Figure 6. The estimated conservation of regulatory interactions for genes regulated by sporulation (red) and non-sporulation (green) sigma factors

The conservation is shown in percentages compared to B. subtilis. The conservation results were corrected for the limited sensitivity of predicting sigma factor binding sites using PSSMs. (a) The estimated conservation of regulation, given the presence of regulated gene, for the 307 genes regulated by the sporulation sigma factors, and the 211 genes regulated by the non-sporulation sigma factors. (b) The conservation of gene presence versus the estimated conservation of regulation for the 24 representative organisms. The conservation is shown in red for regulations by the sporulation sigma factors (σ^F, σ^G, σ^E, σ^K, σ^H), and in green for regulations by the non-sporulation sigma factors (σ^B, σ^D, σ^W, σ^X). The initials of each organism name are shown, with B. subtilis appearing in the upper-right corner.

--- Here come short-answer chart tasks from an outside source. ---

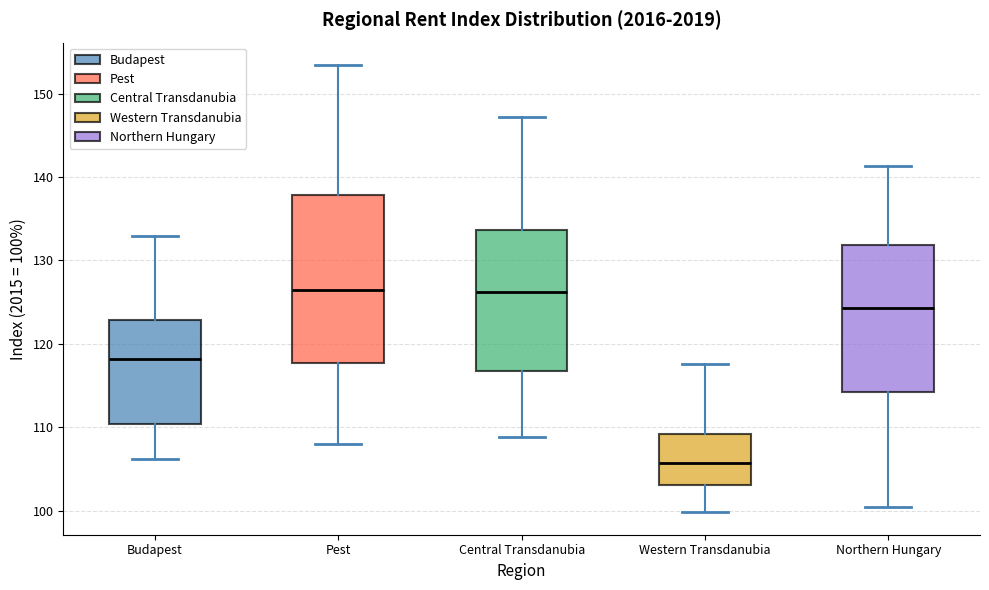

Which box is the tallest, from its lower edge to its upper edge?

Pest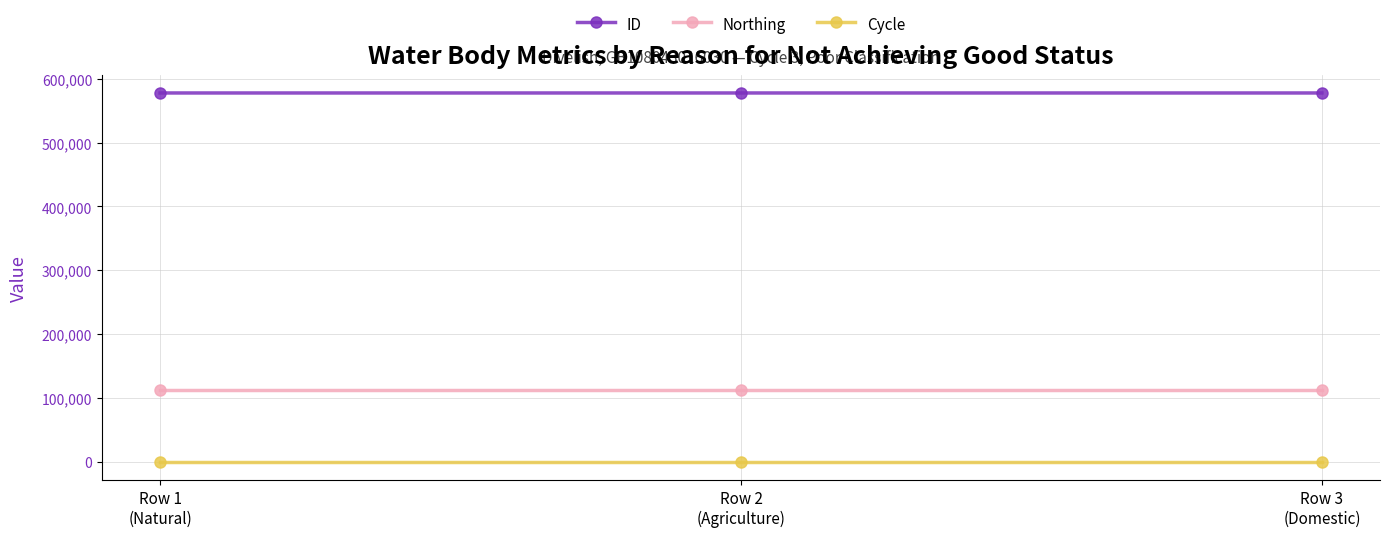

Which series has the largest total across all categories?

ID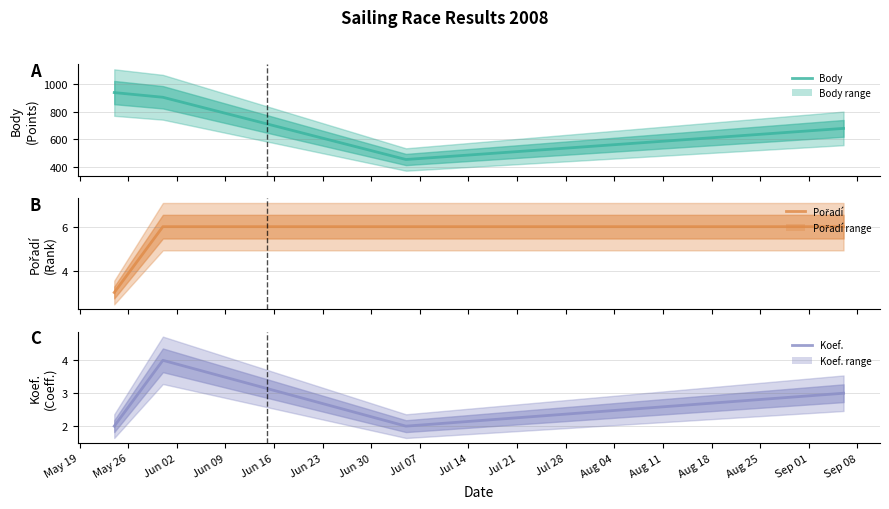

Count the Koef. values in the range 2 to 4.

4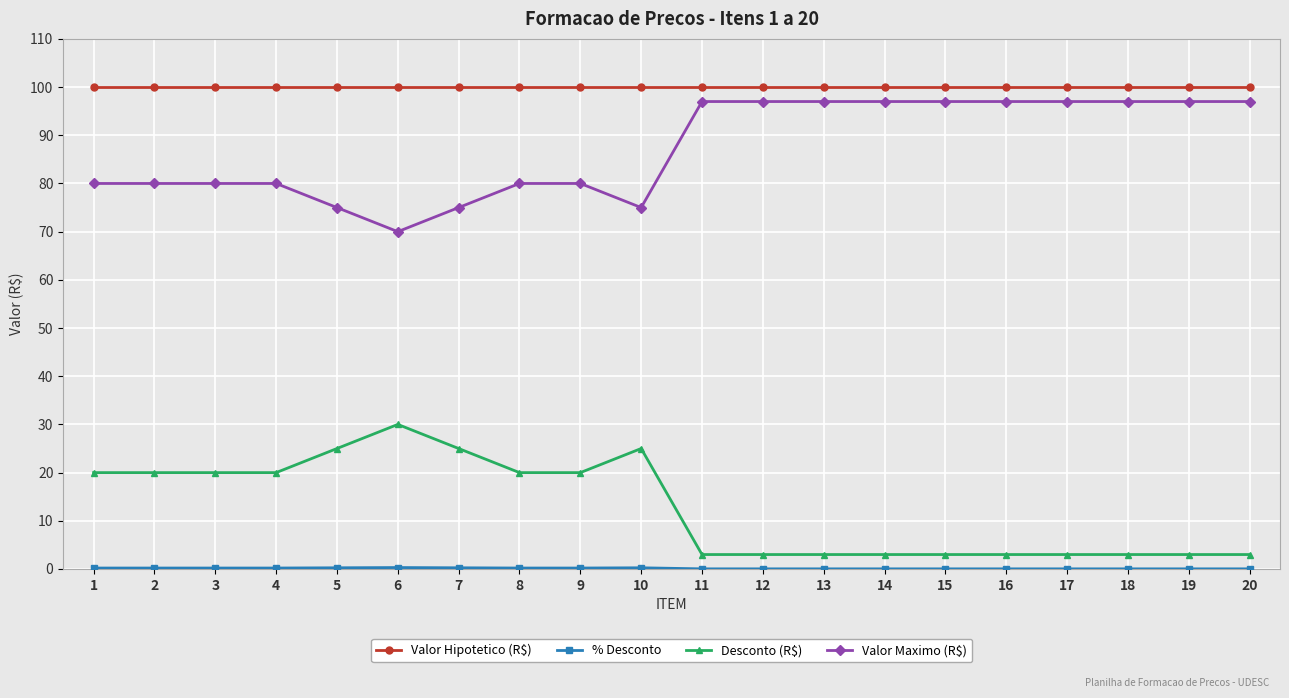

What is the approximate value of Desconto (R$) at 15?

3.0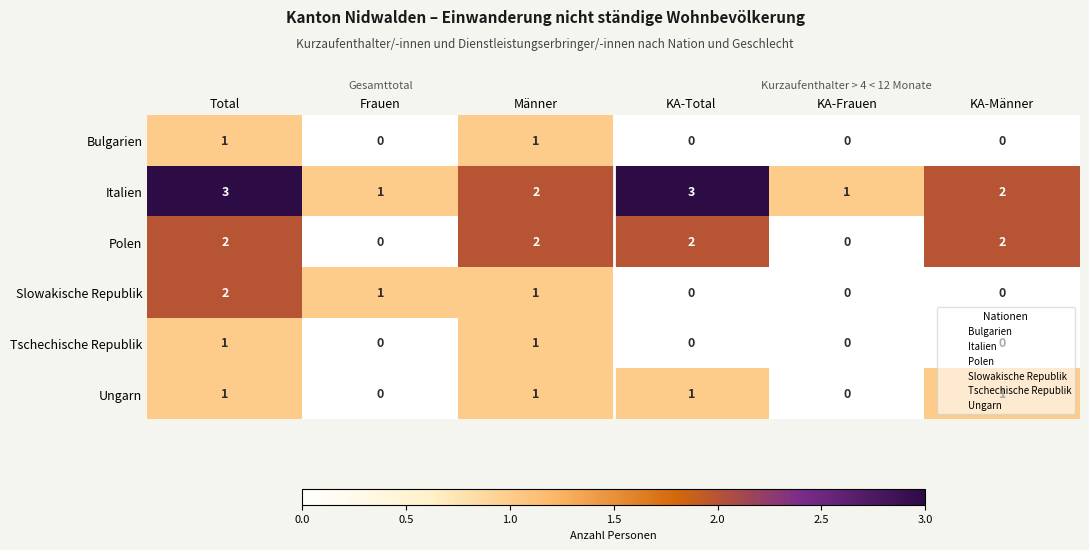

Count the Ungarn values in the range 0 to 1.

6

The solid red and green lines represent a linear fit between the conservation of gene presence and the estimated conservation of gene regulation for sporulation and non-sporulation sigma factors, respectively. The dashed diagonal line (in blue) corresponds to the equal conservation of gene presence and gene regulation. Interestingly, for the sporulation sigma factors, gene presence evolves faster than gene regulation, while the reverse is true for the non-sporulation sigma factors.